Problem →
Where the records below reach the line containing "(897, 398) none", start transcribing, and end with the line containing "[325,575,624,594] should be", exactly and with nothing else added.

Source records:
=== Section Start ===

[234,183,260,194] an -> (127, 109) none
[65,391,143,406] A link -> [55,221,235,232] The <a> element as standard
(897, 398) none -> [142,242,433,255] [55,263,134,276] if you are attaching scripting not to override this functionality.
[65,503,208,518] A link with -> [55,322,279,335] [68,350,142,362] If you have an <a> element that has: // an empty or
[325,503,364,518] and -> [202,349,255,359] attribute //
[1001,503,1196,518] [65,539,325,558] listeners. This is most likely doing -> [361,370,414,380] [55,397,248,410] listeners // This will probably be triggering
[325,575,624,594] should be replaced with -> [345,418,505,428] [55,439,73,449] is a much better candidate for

=== Section End ===
=== Section Start ===

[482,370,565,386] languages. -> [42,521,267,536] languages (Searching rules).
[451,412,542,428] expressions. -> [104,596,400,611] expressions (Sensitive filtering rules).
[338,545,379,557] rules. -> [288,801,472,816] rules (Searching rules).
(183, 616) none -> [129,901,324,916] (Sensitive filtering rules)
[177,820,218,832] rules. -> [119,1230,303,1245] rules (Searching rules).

=== Section End ===

Task response →
(897, 398) none -> [142,242,433,255] [55,263,134,276] if you are attaching scripting not to override this functionality.
[65,503,208,518] A link with -> [55,322,279,335] [68,350,142,362] If you have an <a> element that has: // an empty or
[325,503,364,518] and -> [202,349,255,359] attribute //
[1001,503,1196,518] [65,539,325,558] listeners. This is most likely doing -> [361,370,414,380] [55,397,248,410] listeners // This will probably be triggering
[325,575,624,594] should be replaced with -> [345,418,505,428] [55,439,73,449] is a much better candidate for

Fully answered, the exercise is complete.